Pflegedienst in Otterndorf ist insolvent: Das sind die Gründe für das Aus
Die Altenpflege- und -Betreuungseinrichtung Freie soziale Dienste zwischen Elbe und Weser e.V. ist insolvent. Mit der Arbeit des Vereins mit Sitz in Otterndorf ist bereits Schluss. Die zum Aus führende wirtschaftliche Schieflage hat mehrere Gründe.
Vor der Villa an der Bahnhofstraße stehen Rollatoren, Rollstühle sowie Hausrat zum Flohmarkt-Verkauf. Gestapelter Sperrmüll alter Möbel wartet von dem "Haus Ella" auf Abholung. Als Insolvenzverwalter wurde Jan M. Antholz aus Cuxhaven eingesetzt, er war bereits seit zwei Monaten als vorläufiger Insolvenzverwalter tätig - und bedauert seht, dass er diesen Verein nicht sanieren kann: "Selten ist mir eine Begleitung so schwergefallen, weil es für die alten Menschen im Haus Ella sowie in der Tagespflege ein schöner Raum war." Lieber saniere er, als dass etwas geschlossen werden müsse, so der Jurist.
Die Freien sozialen Dienste zwischen Elbe und Weser sind eng verbunden mit Monika Kirsch, damals wie heute 1. Vorsitzende. Die Diplom-Psychologin war zuvor Pflegedirektorin des Otterndorfer Kreiskrankenhauses. Die Vereinsgründung erfolgte 1991. Pflegekräfte verließen ihre sicheren Stellen im Krankenhaus, um im ambulanten Pflegedienst der Freien Sozialen Dienste zu arbeiten. Im Jahr 1997 starteten dann die Freien sozialen Dienste zunächst im Himmelreich in Otterndorf mit der Tagesbetreuung. Es wurden auch ambulante Pflegedienste geleistet.
Im Jahr 1998 kaufte der Verein die Villa in der Bahnhofstraße, um dort die Tagespflege anzubieten. Weil sich bereits in der Tagespflege die Betreuung von an Demenz Erkrankten als Schwerpunkt herausstellte, wollte man eine Unterbringungsmöglichkeit schaffen. 2005 öffnete das "Haus Ella" in der Otterndorfer Schleusenstraße mit einem Konzept einer ambulant betreuten Wohngemeinschaft für demenziell Erkrankte, die dort in Appartements so selbstständig wie möglich lebten.

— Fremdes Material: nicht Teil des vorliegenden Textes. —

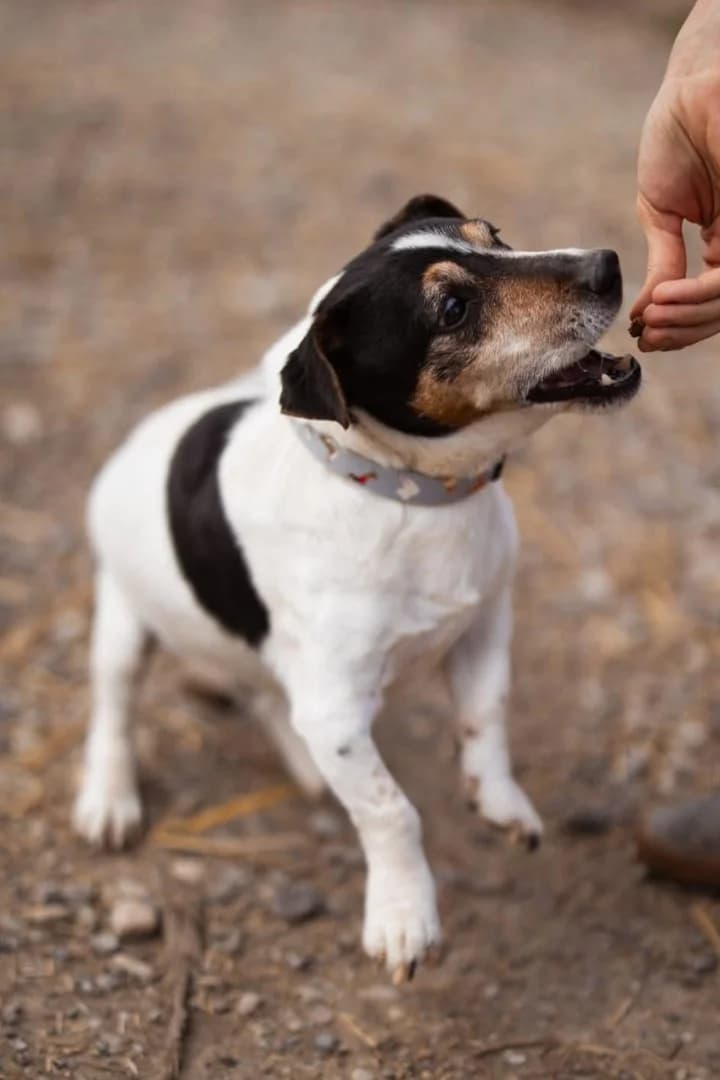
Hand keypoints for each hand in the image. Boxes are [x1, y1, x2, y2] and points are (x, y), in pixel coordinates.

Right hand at [631, 1, 719, 350]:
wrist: (690, 90)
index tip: (645, 337)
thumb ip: (665, 258)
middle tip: (648, 334)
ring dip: (688, 316)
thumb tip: (651, 309)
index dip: (680, 327)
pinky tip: (663, 297)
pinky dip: (698, 293)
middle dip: (683, 328)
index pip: (710, 302)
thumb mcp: (661, 211)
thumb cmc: (677, 139)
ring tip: (653, 316)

Die Krise begann in der Coronazeit
Die Krise der Freien Sozialen Dienste habe mit Corona begonnen, diese Zeit habe die Liquidität aufgezehrt, erklärt der Insolvenzverwalter. Dazu gekommen sei - wie auch in anderen Pflegeeinrichtungen - das politische Umfeld wie gestiegene Mindestlöhne für Pflegekräfte bei bis heute fehlender Refinanzierung. Eine kostendeckende Arbeit sei insbesondere für einen kleinen Träger besonders schwer. Und als dritten Punkt machte der Insolvenzverwalter den Fachkräftemangel in der Pflege aus. Auch hätte sich keine Nachfolge für die Vorsitzende gefunden, die mittlerweile das Rentenalter erreicht habe und die Pflegeeinrichtung mit großem Engagement geführt habe.
Jan Antholz bedauert sehr, dass es zu keiner Rettung kommen kann und der Betrieb zum 1. September eingestellt werden musste, weil es der Verein wirtschaftlich und personell nicht mehr geschafft habe. Es habe sich keiner gefunden, der zu einer Übernahme bereit gewesen sei, kleine und große Mitbewerber hätten abgewunken.

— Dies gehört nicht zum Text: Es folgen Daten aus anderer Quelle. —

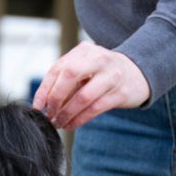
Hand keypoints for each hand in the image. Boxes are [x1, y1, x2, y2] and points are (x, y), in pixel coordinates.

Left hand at [33, 42, 150, 129]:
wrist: (138, 73)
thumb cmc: (103, 73)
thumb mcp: (85, 68)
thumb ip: (66, 80)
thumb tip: (43, 103)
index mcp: (84, 51)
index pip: (58, 68)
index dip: (45, 89)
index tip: (37, 107)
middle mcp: (98, 59)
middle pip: (69, 76)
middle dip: (55, 99)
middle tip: (49, 115)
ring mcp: (111, 75)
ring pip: (83, 97)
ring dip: (67, 113)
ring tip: (59, 123)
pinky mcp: (120, 93)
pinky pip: (95, 109)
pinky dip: (80, 119)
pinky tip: (72, 124)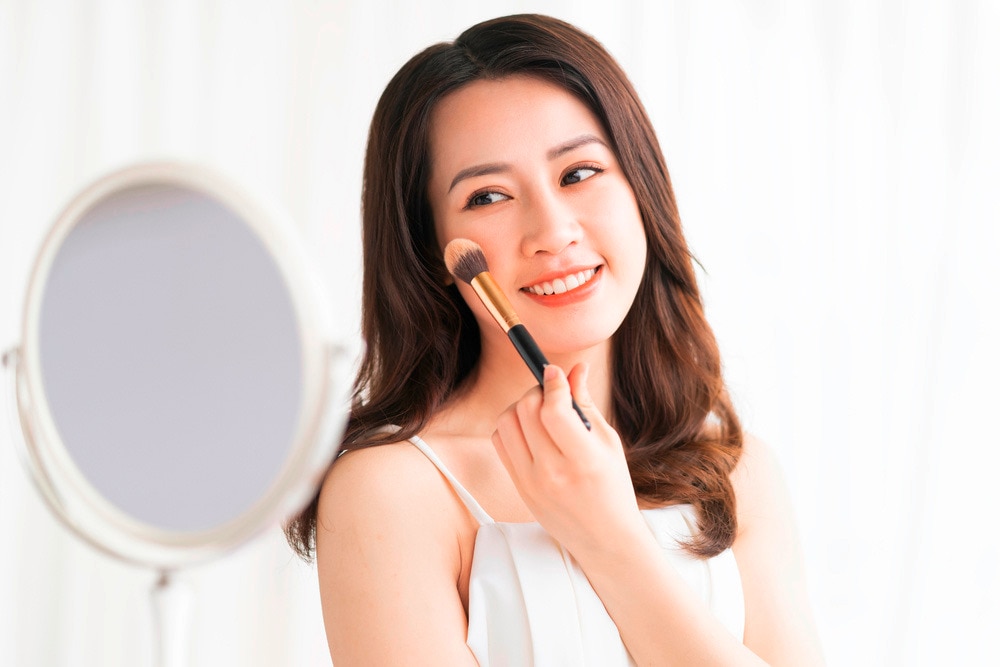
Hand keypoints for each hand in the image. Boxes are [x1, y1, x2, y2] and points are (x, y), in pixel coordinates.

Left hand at [492, 363, 647, 558]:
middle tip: (551, 395)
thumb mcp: (608, 444)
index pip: (553, 411)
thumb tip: (574, 368)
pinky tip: (531, 432)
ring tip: (541, 414)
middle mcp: (553, 473)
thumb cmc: (613, 488)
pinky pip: (500, 442)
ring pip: (506, 422)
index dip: (552, 384)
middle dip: (537, 392)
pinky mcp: (518, 488)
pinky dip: (511, 428)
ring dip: (521, 408)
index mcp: (584, 461)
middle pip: (525, 410)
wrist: (604, 539)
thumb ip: (585, 404)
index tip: (555, 372)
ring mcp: (530, 483)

"Alle konnten geordnet und gut untergebracht werden"
Glücklicherweise hätten sich für die Bewohner der Alters-WG - am Ende seien es noch elf Leute gewesen - Lösungen gefunden: "Alle konnten geordnet und gut untergebracht werden. Das war nicht leicht, aber uns allen wichtig. Ich habe eine große Solidarität der anderen Träger erlebt, die sich bemüht haben, Kapazitäten zur Verfügung zu stellen."
Bei den freigestellten 18 Mitarbeitern zeigt der Insolvenzverwalter angesichts das Fachkräftemangels und vieler Jobangebote am Markt Zuversicht. Wie bei einer GmbH ist auch im Falle der Insolvenz in der Regel nur das Vereinsvermögen, nicht aber das einzelner Personen, betroffen. Und Jan M. Antholz betont: "Es wurde ordentlich und redlich gewirtschaftet, es gibt keine vorwerfbaren Fehler und es wurde kein Geld beiseitegeschafft."